月の記憶、風と大地
試験
弥生の登録販売者試験当日。
地元の国立大学を試験会場にして午前と昼食時間を挟み午後に渡り、筆記テストを行った。
試験を受ける年齢層はバラバラで幅広い。
弥生と同じ位の男女共に見かけたし、年上や年下も多かった。
みんな合格できますように、と祈りながら弥生は試験開始を待つ。
自宅で過去の試験問題を解き何とか合格点は取れたが、いざ本番を迎えると緊張からか、覚えた事を忘れてしまったり。
それでも何とか解答欄がずれていないか確め、問題用紙には帰ってから採点出来るように解答を書き込みながら、最後まで解答できた。
試験終了後、問題の解答がインターネットで掲示されるので、店舗で採点することになっている。

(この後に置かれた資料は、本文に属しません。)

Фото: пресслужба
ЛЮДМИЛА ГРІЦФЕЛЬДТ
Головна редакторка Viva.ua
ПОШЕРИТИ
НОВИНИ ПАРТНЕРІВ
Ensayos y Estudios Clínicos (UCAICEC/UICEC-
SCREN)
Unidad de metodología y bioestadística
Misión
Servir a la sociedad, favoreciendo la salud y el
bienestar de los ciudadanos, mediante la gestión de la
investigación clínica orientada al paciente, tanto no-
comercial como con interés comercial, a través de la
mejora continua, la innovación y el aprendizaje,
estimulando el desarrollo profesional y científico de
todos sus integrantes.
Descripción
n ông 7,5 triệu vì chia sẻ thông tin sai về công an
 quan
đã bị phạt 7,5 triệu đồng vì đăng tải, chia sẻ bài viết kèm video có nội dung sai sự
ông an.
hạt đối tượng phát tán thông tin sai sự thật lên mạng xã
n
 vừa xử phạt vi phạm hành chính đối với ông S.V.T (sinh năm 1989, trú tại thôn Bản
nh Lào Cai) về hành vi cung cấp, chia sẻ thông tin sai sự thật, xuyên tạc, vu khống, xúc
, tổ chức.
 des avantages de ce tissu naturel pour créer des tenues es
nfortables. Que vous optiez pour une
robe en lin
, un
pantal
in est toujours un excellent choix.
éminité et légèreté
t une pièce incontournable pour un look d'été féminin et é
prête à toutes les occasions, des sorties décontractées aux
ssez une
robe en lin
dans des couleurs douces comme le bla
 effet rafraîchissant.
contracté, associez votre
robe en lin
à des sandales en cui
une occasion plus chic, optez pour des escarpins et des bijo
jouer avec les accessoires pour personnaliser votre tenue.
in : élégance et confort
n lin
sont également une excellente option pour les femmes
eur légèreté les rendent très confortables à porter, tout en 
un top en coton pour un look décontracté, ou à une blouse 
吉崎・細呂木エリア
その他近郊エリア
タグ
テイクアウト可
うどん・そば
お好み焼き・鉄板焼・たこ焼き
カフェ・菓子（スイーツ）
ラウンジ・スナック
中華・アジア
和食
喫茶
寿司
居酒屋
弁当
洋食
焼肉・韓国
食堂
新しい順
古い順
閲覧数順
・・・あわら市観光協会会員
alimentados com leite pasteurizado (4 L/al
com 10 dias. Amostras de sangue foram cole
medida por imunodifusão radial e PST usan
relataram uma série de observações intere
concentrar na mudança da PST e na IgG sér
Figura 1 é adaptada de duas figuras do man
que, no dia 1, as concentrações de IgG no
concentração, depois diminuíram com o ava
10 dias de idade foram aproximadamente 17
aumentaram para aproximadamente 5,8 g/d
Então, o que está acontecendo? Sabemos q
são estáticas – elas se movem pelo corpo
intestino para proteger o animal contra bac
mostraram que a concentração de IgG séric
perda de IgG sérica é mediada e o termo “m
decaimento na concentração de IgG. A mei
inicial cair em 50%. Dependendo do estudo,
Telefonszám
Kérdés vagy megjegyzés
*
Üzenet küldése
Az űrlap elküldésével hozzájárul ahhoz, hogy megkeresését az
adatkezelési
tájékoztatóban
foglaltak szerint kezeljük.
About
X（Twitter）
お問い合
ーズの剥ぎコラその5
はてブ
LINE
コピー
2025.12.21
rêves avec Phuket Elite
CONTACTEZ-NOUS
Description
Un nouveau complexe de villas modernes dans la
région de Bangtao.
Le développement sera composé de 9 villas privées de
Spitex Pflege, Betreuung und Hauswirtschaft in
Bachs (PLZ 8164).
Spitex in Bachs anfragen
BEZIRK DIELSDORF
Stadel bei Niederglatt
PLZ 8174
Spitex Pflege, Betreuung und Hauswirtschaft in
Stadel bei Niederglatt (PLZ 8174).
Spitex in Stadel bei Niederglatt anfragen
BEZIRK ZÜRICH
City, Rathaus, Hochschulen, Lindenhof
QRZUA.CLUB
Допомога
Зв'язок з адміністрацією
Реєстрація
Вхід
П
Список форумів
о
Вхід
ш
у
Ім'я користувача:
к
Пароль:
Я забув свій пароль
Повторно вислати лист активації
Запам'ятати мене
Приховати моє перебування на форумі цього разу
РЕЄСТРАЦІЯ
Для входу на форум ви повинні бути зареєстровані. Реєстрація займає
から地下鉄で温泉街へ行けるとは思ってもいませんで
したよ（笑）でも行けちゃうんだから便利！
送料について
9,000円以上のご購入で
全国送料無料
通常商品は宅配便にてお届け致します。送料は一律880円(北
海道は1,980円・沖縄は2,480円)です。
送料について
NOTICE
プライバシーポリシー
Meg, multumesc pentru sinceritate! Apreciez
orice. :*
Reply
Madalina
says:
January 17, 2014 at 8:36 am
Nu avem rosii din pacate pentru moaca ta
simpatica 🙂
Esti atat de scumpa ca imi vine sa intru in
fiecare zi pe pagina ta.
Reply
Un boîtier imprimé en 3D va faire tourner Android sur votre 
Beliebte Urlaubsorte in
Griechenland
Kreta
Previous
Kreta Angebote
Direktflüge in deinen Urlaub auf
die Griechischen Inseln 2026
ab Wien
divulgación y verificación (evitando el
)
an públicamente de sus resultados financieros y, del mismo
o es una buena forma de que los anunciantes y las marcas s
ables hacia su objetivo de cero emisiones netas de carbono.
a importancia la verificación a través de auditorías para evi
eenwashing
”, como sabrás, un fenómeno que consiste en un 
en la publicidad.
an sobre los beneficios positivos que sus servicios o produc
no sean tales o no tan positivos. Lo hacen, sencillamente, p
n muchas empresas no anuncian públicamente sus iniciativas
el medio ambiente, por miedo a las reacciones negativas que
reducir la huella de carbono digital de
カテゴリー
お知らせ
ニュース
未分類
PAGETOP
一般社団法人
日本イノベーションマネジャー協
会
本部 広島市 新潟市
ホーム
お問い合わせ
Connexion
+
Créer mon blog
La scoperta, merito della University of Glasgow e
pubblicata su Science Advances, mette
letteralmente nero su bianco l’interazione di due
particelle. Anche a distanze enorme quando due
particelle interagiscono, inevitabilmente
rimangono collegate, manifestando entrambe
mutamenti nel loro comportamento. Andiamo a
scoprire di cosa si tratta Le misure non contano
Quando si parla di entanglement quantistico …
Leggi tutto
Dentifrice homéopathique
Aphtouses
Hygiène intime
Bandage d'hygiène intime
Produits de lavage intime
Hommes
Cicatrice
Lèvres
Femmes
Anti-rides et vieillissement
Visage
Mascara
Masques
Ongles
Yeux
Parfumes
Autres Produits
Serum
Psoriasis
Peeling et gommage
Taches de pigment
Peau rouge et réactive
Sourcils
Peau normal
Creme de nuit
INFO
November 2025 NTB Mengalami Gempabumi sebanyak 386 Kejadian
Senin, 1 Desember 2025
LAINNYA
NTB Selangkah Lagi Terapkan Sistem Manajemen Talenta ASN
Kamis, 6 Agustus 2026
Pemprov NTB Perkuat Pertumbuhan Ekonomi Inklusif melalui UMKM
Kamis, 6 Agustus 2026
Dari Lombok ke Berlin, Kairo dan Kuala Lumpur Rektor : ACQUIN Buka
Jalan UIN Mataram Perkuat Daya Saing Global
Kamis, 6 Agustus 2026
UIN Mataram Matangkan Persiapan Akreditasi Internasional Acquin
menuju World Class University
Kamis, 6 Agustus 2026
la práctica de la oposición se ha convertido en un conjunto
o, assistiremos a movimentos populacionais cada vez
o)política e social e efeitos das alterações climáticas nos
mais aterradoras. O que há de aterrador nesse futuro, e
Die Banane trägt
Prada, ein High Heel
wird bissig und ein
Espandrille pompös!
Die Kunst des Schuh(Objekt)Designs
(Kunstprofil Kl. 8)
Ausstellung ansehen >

最後の試験が終わりに近づき、弥生が試験に集中している頃。
和人の勤務する繊維会社である。
「野上原部長。経理部から話があるそうです」
連絡を受けた和人は、経理部へと赴いた。
補助金の申請書類に不備があるのかと思っていたのだが。
「……」
経理部を後にした和人は険しい表情で開発部へ向かう。
そのまま鴻江のデスクへ向かう。
「野上原部長」
「鴻江課長。どういうことだ、これは」
書類をデスクに叩きつける。
それは美羽が見た請求書の書類だ。
鴻江は椅子にもたれる。
「おれが取り付けた契約書だな」
「そうだ」
和人の静かな怒声が室内に鋭く響く。
しかし鴻江には、まるで効果はないように見えた。
「何が悪い?」
悪びれもせずに答えた。
「おれが取り付けた契約だ。その金を使って何が悪い」
「おまえの金じゃない。会社の金だ」
和人の口調は切れ味を増している。
しかし鴻江は悪びれずに鼻を鳴らす。
「あんただって、似たようなもんだろうが」
和人の言葉に鴻江は笑みを浮かべる。
「おれより、自分の心配をした方がいいんじゃないのか。野上原部長」
鴻江はスーツの内ポケットから封筒を取り出す。
封筒を和人にちらつかせた。
「これが証拠写真というわけだ。こんな物が出回ったら、あんたも社には、いられんだろうよ」
和人は表情を変えなかった。
「なんの事だ」
鴻江は和人を嘲笑う。
「とぼけても無駄だ。証拠は掴んでるんた。あんたとの関係が公になる前に、太田は辞めたんだろう。どうでもいいことだがな。まだ間に合う。おれと取り引き……」
和人は整った瞳に鋭い眼光を含ませる。
鴻江は怯んだ。
「太田を脅したというのか」
和人は太田美羽とは連絡は取り合っていない。
美羽が退職したことは知っていたが、自分が関知するところではないと思っていたからだ。
「あんたの不倫が赦されて、おれの事が赦されないのは納得がいかない。あんたも裁かれろ」
鴻江は歪んだ笑みを浮かべる。
「健気ですよ、太田もあんたも。気のないフリをしているのも、辛いでしょうに」
和人は美羽とは連絡を取り合っていない。